*** GIVEN PASSAGE ***
[Unicode]  Frequently Asked Questions Home | Site Map | Search

Unicode Character Database

Q: What is the Unicode Character Database?

A: It is a set of data files defining character properties and other information about Unicode characters. It is commonly known by the acronym "UCD".

Q: Where can I find the Unicode Character Database?

A: The latest version of the UCD is always found online at: http://www.unicode.org/Public/UCD/latest/.

Q: Where can I find general information about the Unicode Character Database?

A: See About the Unicode Character Database.

Q: O.k., but I need detailed information about the data file structure and character properties. Where do I find that?

A: Unicode Standard Annex #44, Unicode Character Database, provides the detailed documentation about the UCD, including file formats, all information about specialized files, including test data files, and information about each character property defined in the UCD.

Q: Whoa! Some of those file formats are pretty arcane and hard to parse. Can't you provide this character data in a format that can be parsed with standard tools?

A: Of course! Starting with Unicode 5.1, the entire UCD is also available in XML format. The XML version is available in the versioned directory for each release. The latest version of the XML files can always be found at: http://www.unicode.org/Public/UCD/latest/ucdxml/.

Q: Where is the documentation for the XML data representation?

A: Start with the readme.txt, which explains what each of the zipped XML data files contains: http://www.unicode.org/Public/UCD/latest/ucdxml/.
The detailed specification of the attributes and other conventions used in the XML can be found in Unicode Standard Annex #42, Unicode Character Database in XML

Q: Why don't you provide an XML Schema for the XML representation of the UCD?
*** End of GIVEN PASSAGE ***
*** DATA TO USE ***
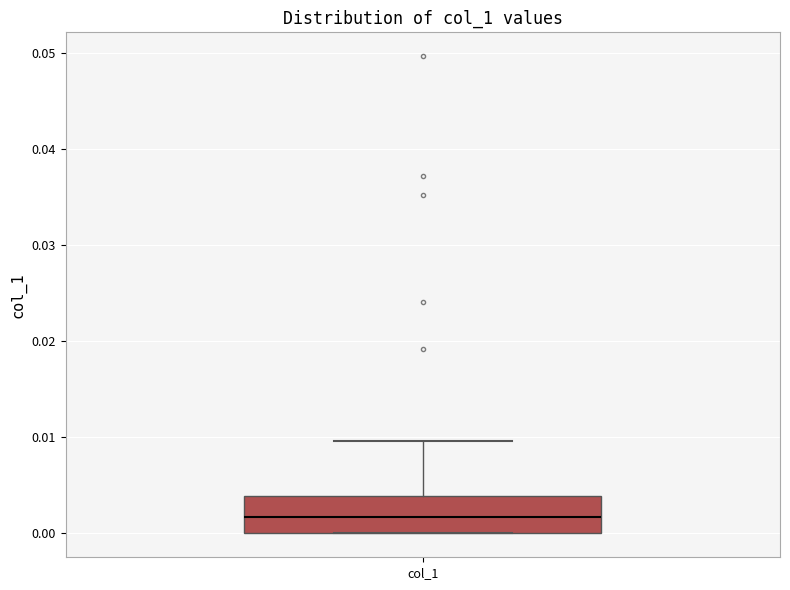

Transcribe this box plot: give where the median line is, the range the box spans, and where the two whiskers end, as read against the y-axis. The values are not printed on the chart, so give them approximately, as read against the axis.

median 0.002, box 0.000 to 0.004, whiskers 0.000 to 0.010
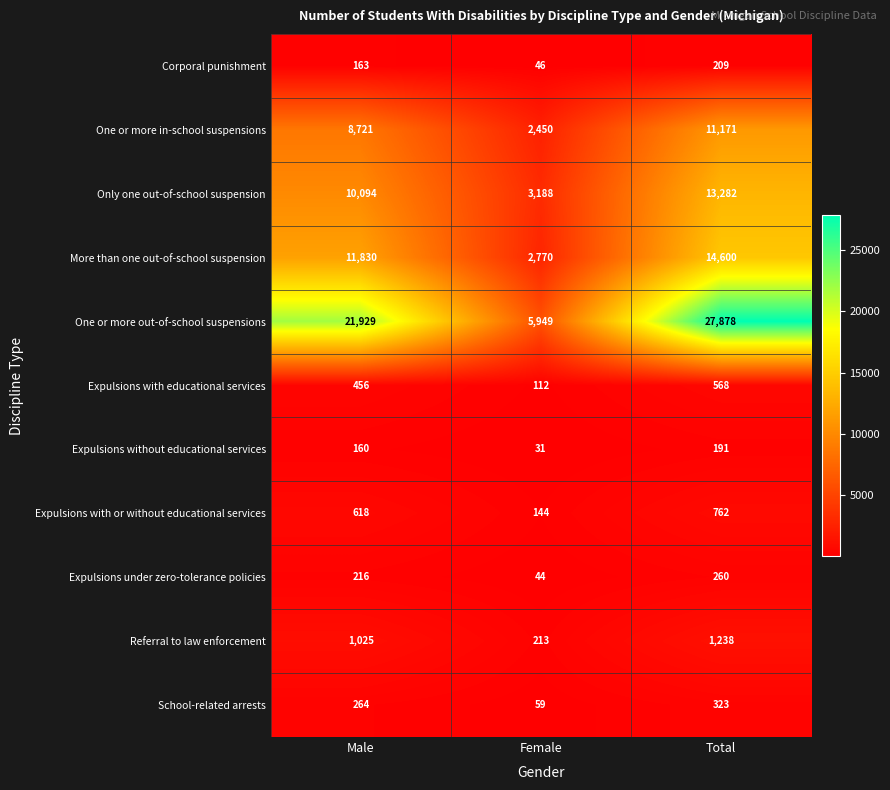

What is the maximum value shown in the chart?

27878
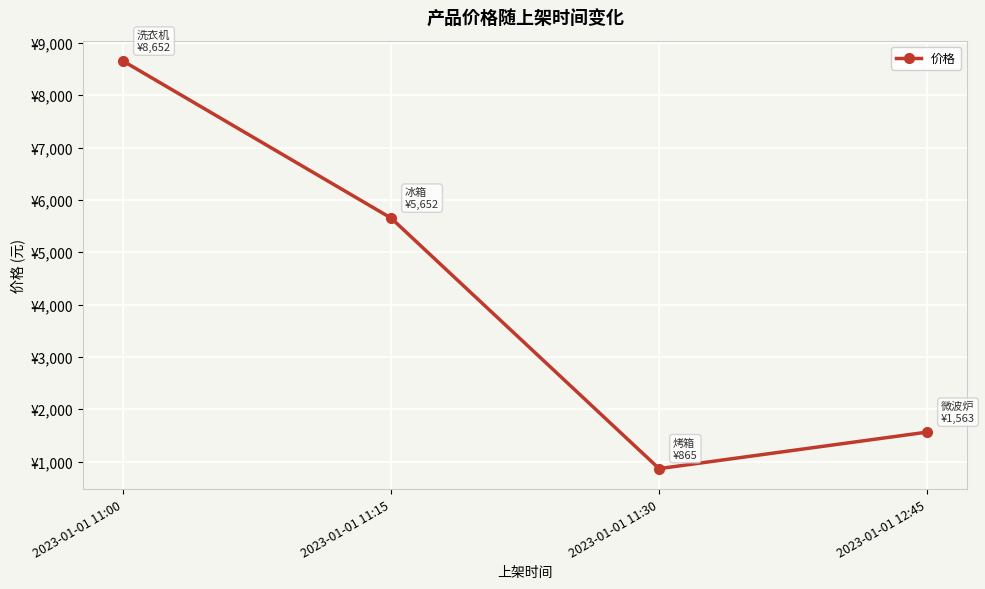

How many interior local valleys (lower than both neighbors) does the data have?

1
*** End of DATA TO USE ***
■ TASK A:
In the records, change "maximum" to "largest" across the stretch from the line containing "median 0.002, box" through the end of the records, leaving all else unchanged. Return only that stretch, omitting the pictures.
■ TASK B:
Go on with the Unicode Character Database FAQ from the point where it stops.

■ ANSWER A:
median 0.002, box 0.000 to 0.004, whiskers 0.000 to 0.010

What is the largest value shown in the chart?

27878

How many interior local valleys (lower than both neighbors) does the data have?

1

■ ANSWER B:
A: We found that the development of a Relax NG schema (an ISO standard, by the way) is considerably simpler than the development of a W3C XML Schema. Furthermore, there are tools to convert from Relax NG to XML Schema (for example, trang, available from thaiopensource.com), should the need arise. It is also worth noting that an XML Schema is not required for the proper interpretation of the data for the Unicode Character Database, because there are no default values provided. [EM]

Q: Are there other FAQs which deal with Unicode character properties?

A: Yes, questions about particular character properties might be answered at Character Properties, Case Mappings & Names.

Q: What about older versions of the Unicode Character Database?

A: All older versions of the UCD, which are formally a part of earlier releases of the Unicode Standard, are permanently archived on the Unicode web site. They can be found by following the links to component listings for specific versions at: http://www.unicode.org/versions/enumeratedversions.html.